Confidence and competence

In 2003, we devoted the first issue of The Journal (4 January) to supplementary prescribing. The Government’s aim was to have 1,000 pharmacist supplementary prescribers in practice by the end of 2004 and, although that target has not been achieved (there were 322 on the Register at that point), the benefits to patients — particularly those with long-term conditions — are increasingly acknowledged.

The Journal now turns its attention to the idea that pharmacists will be able to prescribe independently before too long. The Government is on the point of issuing a consultation on the topic, following private discussions with representatives from a number of interested pharmacy bodies, and we carry a News feature (pp8–9) that outlines some of the issues that will need to be addressed publicly.

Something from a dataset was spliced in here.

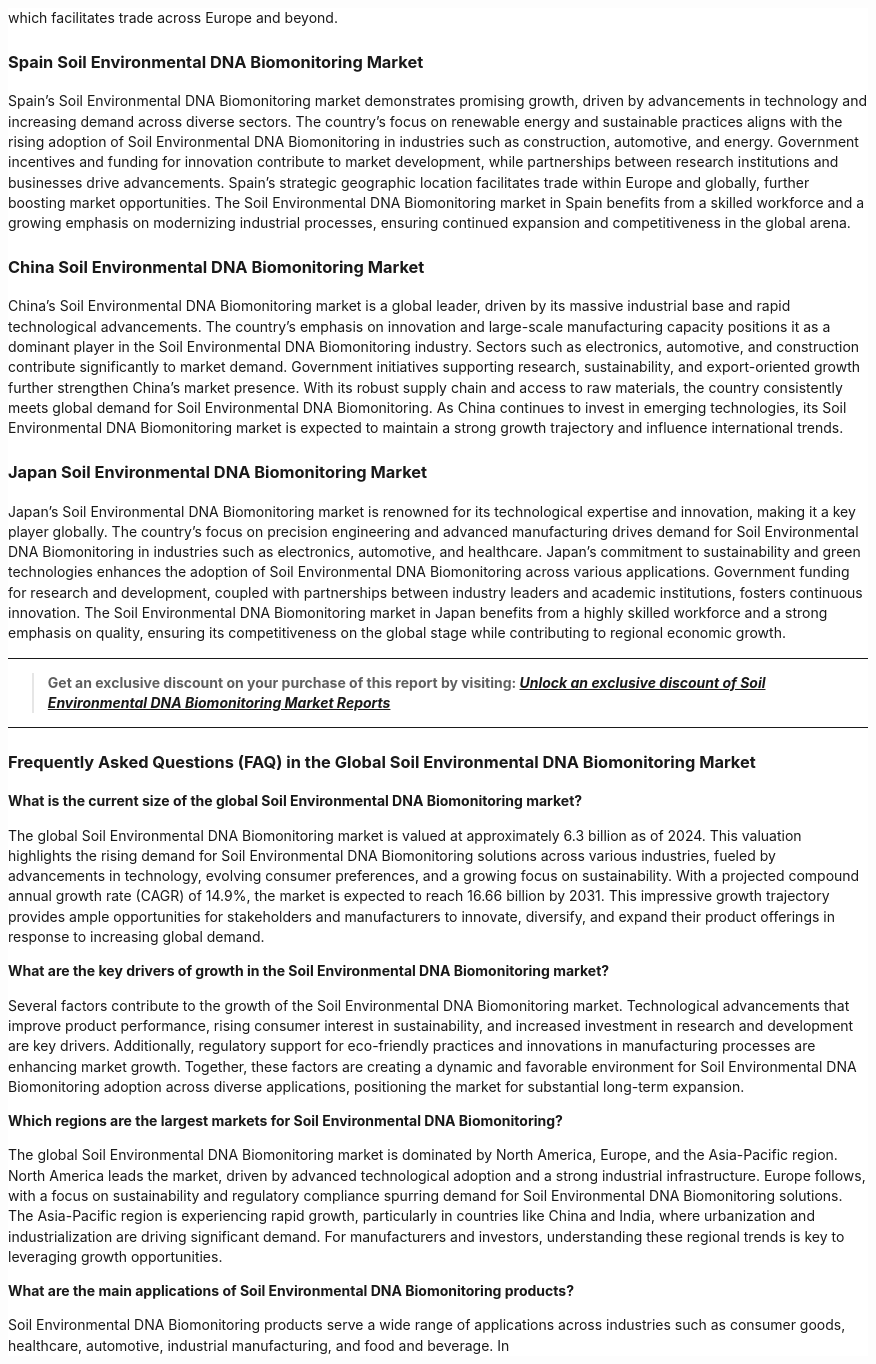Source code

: which facilitates trade across Europe and beyond.</p><h3>Spain Soil Environmental DNA Biomonitoring Market</h3><p>Spain&rsquo;s Soil Environmental DNA Biomonitoring market demonstrates promising growth, driven by advancements in technology and increasing demand across diverse sectors. The country&rsquo;s focus on renewable energy and sustainable practices aligns with the rising adoption of Soil Environmental DNA Biomonitoring in industries such as construction, automotive, and energy. Government incentives and funding for innovation contribute to market development, while partnerships between research institutions and businesses drive advancements. Spain&rsquo;s strategic geographic location facilitates trade within Europe and globally, further boosting market opportunities. The Soil Environmental DNA Biomonitoring market in Spain benefits from a skilled workforce and a growing emphasis on modernizing industrial processes, ensuring continued expansion and competitiveness in the global arena.</p><h3>China Soil Environmental DNA Biomonitoring Market</h3><p>China&rsquo;s Soil Environmental DNA Biomonitoring market is a global leader, driven by its massive industrial base and rapid technological advancements. The country&rsquo;s emphasis on innovation and large-scale manufacturing capacity positions it as a dominant player in the Soil Environmental DNA Biomonitoring industry. Sectors such as electronics, automotive, and construction contribute significantly to market demand. Government initiatives supporting research, sustainability, and export-oriented growth further strengthen China&rsquo;s market presence. With its robust supply chain and access to raw materials, the country consistently meets global demand for Soil Environmental DNA Biomonitoring. As China continues to invest in emerging technologies, its Soil Environmental DNA Biomonitoring market is expected to maintain a strong growth trajectory and influence international trends.</p><h3>Japan Soil Environmental DNA Biomonitoring Market</h3><p>Japan&rsquo;s Soil Environmental DNA Biomonitoring market is renowned for its technological expertise and innovation, making it a key player globally. The country&rsquo;s focus on precision engineering and advanced manufacturing drives demand for Soil Environmental DNA Biomonitoring in industries such as electronics, automotive, and healthcare. Japan&rsquo;s commitment to sustainability and green technologies enhances the adoption of Soil Environmental DNA Biomonitoring across various applications. Government funding for research and development, coupled with partnerships between industry leaders and academic institutions, fosters continuous innovation. The Soil Environmental DNA Biomonitoring market in Japan benefits from a highly skilled workforce and a strong emphasis on quality, ensuring its competitiveness on the global stage while contributing to regional economic growth.</p><hr /><blockquote><p><strong>Get an exclusive discount on your purchase of this report by visiting: <em><a href="://marketresearchpulse.com/ask-for-discount/91192?utm_source=Github&amp;utm_medium=023">Unlock an exclusive discount of Soil Environmental DNA Biomonitoring Market Reports</a></em>&nbsp;</strong></p></blockquote><hr /><h3>Frequently Asked Questions (FAQ) in the Global Soil Environmental DNA Biomonitoring Market</h3><p><strong>What is the current size of the global Soil Environmental DNA Biomonitoring market?</strong></p><p>The global Soil Environmental DNA Biomonitoring market is valued at approximately 6.3 billion as of 2024. This valuation highlights the rising demand for Soil Environmental DNA Biomonitoring solutions across various industries, fueled by advancements in technology, evolving consumer preferences, and a growing focus on sustainability. With a projected compound annual growth rate (CAGR) of 14.9%, the market is expected to reach 16.66 billion by 2031. This impressive growth trajectory provides ample opportunities for stakeholders and manufacturers to innovate, diversify, and expand their product offerings in response to increasing global demand.</p><p><strong>What are the key drivers of growth in the Soil Environmental DNA Biomonitoring market?</strong></p><p>Several factors contribute to the growth of the Soil Environmental DNA Biomonitoring market. Technological advancements that improve product performance, rising consumer interest in sustainability, and increased investment in research and development are key drivers. Additionally, regulatory support for eco-friendly practices and innovations in manufacturing processes are enhancing market growth. Together, these factors are creating a dynamic and favorable environment for Soil Environmental DNA Biomonitoring adoption across diverse applications, positioning the market for substantial long-term expansion.</p><p><strong>Which regions are the largest markets for Soil Environmental DNA Biomonitoring?</strong></p><p>The global Soil Environmental DNA Biomonitoring market is dominated by North America, Europe, and the Asia-Pacific region. North America leads the market, driven by advanced technological adoption and a strong industrial infrastructure. Europe follows, with a focus on sustainability and regulatory compliance spurring demand for Soil Environmental DNA Biomonitoring solutions. The Asia-Pacific region is experiencing rapid growth, particularly in countries like China and India, where urbanization and industrialization are driving significant demand. For manufacturers and investors, understanding these regional trends is key to leveraging growth opportunities.</p><p><strong>What are the main applications of Soil Environmental DNA Biomonitoring products?</strong></p><p>Soil Environmental DNA Biomonitoring products serve a wide range of applications across industries such as consumer goods, healthcare, automotive, industrial manufacturing, and food and beverage. In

A stumbling block to speedy implementation may be defining what “independent” prescribing actually means. If it means being responsible for the initial diagnosis of a condition and the recommendation of a treatment, many community pharmacists would argue that this is something they already perform on a daily basis when they sell a pharmacy medicine. But, realistically, there are relatively few conditions (many of them minor ailments) that pharmacists are currently trained to recognise with certainty and, therefore, treat with confidence. So if the ability to diagnose is considered a necessary dimension to prescribing independently, many pharmacists will consider that prescribing is out of reach and that a great fuss is being made about nothing much.

If, on the other hand, independent prescribing means allowing pharmacists, once a diagnosis has been made by a doctor, to initiate prescribing or to change existing prescriptions as they believe appropriate, then the opportunities become much more exciting. For the treatment of long-term conditions, for example, the model would be as for supplementary prescribing but without the pharmacist having to adhere to a clinical management plan. Instead, the pharmacist would have the freedom to decide the treatment from which a patient would benefit most. Hospital pharmacists would, by the same token, easily be able to manage admission and discharge prescribing without having their decisions approved by doctors.

There are other issues that will also need to be resolved. Will pharmacists have access to all products in the British National Formulary or will they be restricted to certain medicines? Will there be different forms of independent prescribing depending on the sector in which the pharmacist practises?

Ultimately, the form independent prescribing will take will be determined by confidence and competence: the confidence of patients and doctors in the services offered by pharmacists, and the competence of pharmacists to provide a safe and effective service. Let us hope that by January 2007 these issues will all have been resolved.